-- Supplied material follows --

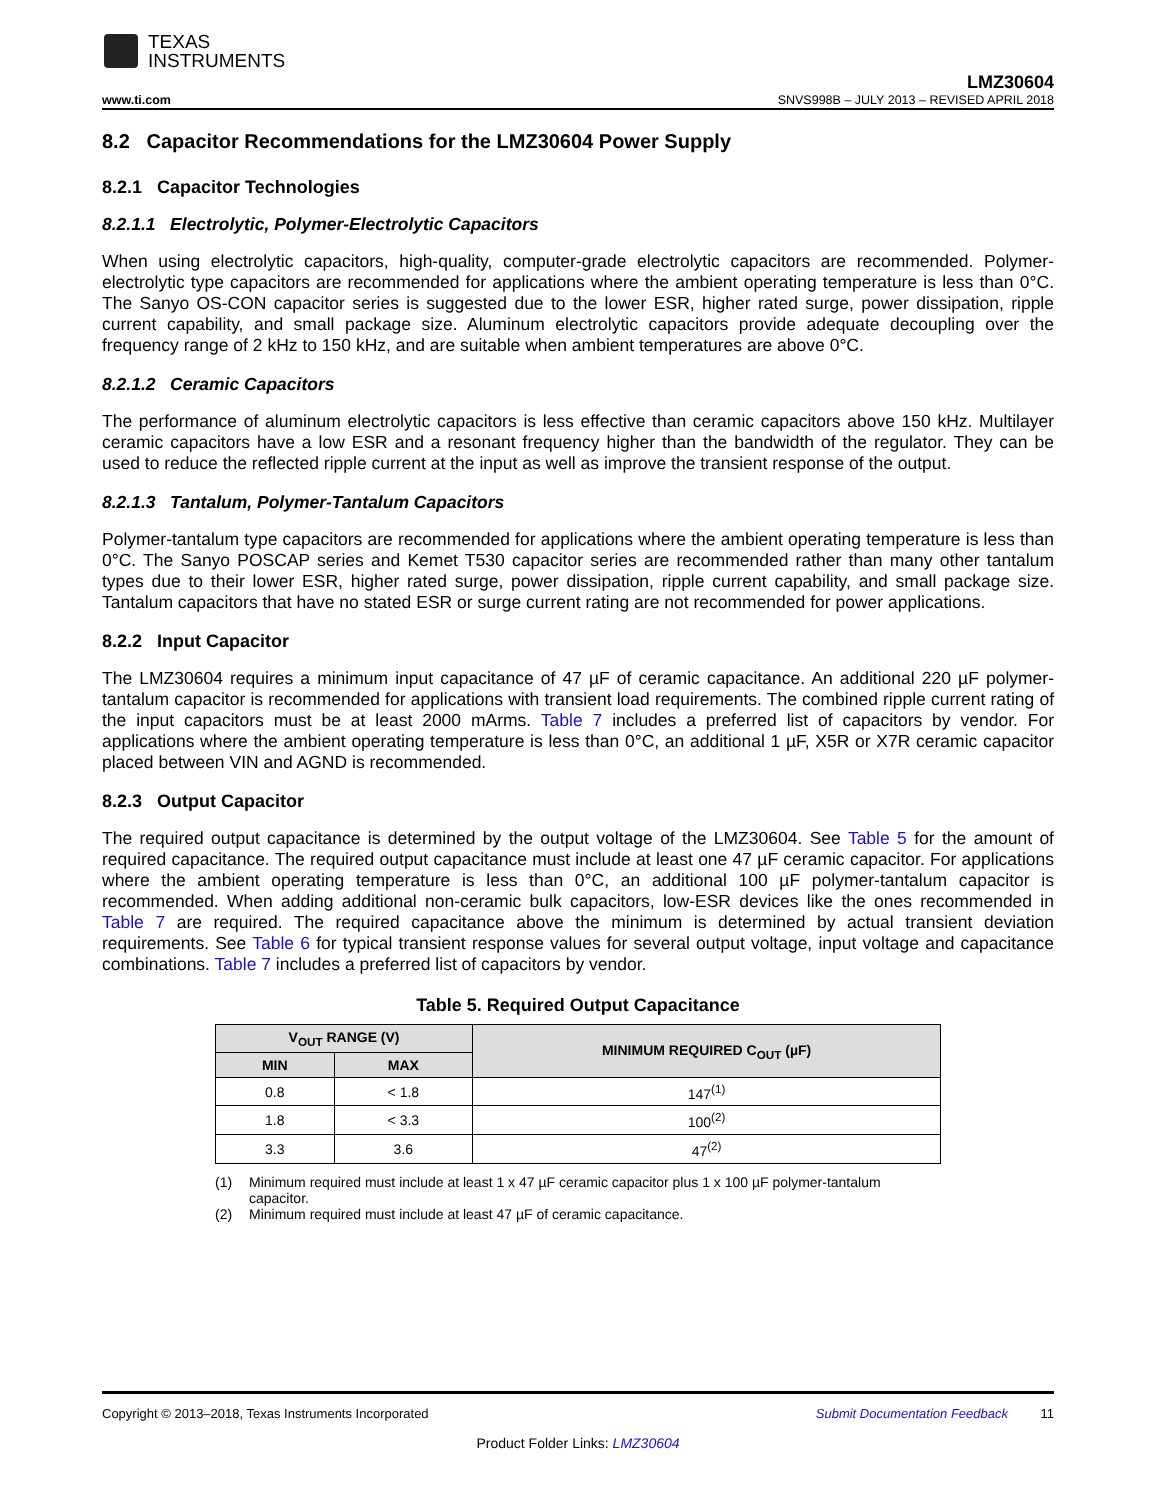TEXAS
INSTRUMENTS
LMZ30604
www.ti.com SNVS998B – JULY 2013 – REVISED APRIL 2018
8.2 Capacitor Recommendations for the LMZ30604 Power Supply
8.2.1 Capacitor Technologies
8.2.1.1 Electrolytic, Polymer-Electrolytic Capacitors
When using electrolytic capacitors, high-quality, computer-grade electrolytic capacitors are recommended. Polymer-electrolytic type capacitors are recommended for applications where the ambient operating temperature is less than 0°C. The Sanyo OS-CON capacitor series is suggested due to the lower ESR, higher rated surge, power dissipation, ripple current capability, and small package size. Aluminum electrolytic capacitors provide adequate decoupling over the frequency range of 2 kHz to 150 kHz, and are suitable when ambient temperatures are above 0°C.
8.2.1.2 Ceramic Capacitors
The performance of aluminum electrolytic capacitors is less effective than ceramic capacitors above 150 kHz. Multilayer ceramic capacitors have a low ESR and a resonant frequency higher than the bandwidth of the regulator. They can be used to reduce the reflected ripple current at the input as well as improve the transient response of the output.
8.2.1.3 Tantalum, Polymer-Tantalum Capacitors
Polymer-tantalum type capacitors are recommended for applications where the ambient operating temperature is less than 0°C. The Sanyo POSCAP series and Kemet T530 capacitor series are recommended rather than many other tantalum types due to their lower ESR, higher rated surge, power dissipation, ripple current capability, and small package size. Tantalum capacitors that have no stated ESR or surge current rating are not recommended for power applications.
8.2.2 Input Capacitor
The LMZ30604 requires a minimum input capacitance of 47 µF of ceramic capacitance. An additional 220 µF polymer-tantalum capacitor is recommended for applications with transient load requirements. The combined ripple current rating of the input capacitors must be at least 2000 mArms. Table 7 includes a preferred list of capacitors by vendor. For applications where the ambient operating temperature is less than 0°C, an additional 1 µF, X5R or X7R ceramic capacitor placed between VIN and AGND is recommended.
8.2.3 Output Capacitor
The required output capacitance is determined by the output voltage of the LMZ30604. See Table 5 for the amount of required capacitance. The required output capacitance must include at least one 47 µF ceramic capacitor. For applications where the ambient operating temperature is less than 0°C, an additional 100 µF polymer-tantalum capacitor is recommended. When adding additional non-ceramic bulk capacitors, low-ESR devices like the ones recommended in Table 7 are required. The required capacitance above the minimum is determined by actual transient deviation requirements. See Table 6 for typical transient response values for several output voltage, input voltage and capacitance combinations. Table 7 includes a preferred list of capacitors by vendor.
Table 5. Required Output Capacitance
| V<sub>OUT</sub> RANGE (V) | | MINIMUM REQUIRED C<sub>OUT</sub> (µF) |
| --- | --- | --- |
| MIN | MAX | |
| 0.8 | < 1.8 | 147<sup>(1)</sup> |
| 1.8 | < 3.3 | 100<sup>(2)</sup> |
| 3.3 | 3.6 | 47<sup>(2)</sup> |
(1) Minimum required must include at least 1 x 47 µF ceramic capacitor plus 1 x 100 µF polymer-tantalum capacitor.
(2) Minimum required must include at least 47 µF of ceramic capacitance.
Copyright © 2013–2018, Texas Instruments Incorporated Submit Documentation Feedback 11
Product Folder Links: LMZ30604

-- Supplied material concluded --

- **Exercise goal**: Give again, exactly, the lines from the start of the data through the one holding "8.2.1.3 Tantalum, Polymer-Tantalum Capacitors"; omit the pictures.

- **Exercise result**:
TEXAS
INSTRUMENTS
LMZ30604
www.ti.com SNVS998B – JULY 2013 – REVISED APRIL 2018
8.2 Capacitor Recommendations for the LMZ30604 Power Supply
8.2.1 Capacitor Technologies
8.2.1.1 Electrolytic, Polymer-Electrolytic Capacitors
When using electrolytic capacitors, high-quality, computer-grade electrolytic capacitors are recommended. Polymer-electrolytic type capacitors are recommended for applications where the ambient operating temperature is less than 0°C. The Sanyo OS-CON capacitor series is suggested due to the lower ESR, higher rated surge, power dissipation, ripple current capability, and small package size. Aluminum electrolytic capacitors provide adequate decoupling over the frequency range of 2 kHz to 150 kHz, and are suitable when ambient temperatures are above 0°C.
8.2.1.2 Ceramic Capacitors
The performance of aluminum electrolytic capacitors is less effective than ceramic capacitors above 150 kHz. Multilayer ceramic capacitors have a low ESR and a resonant frequency higher than the bandwidth of the regulator. They can be used to reduce the reflected ripple current at the input as well as improve the transient response of the output.
8.2.1.3 Tantalum, Polymer-Tantalum Capacitors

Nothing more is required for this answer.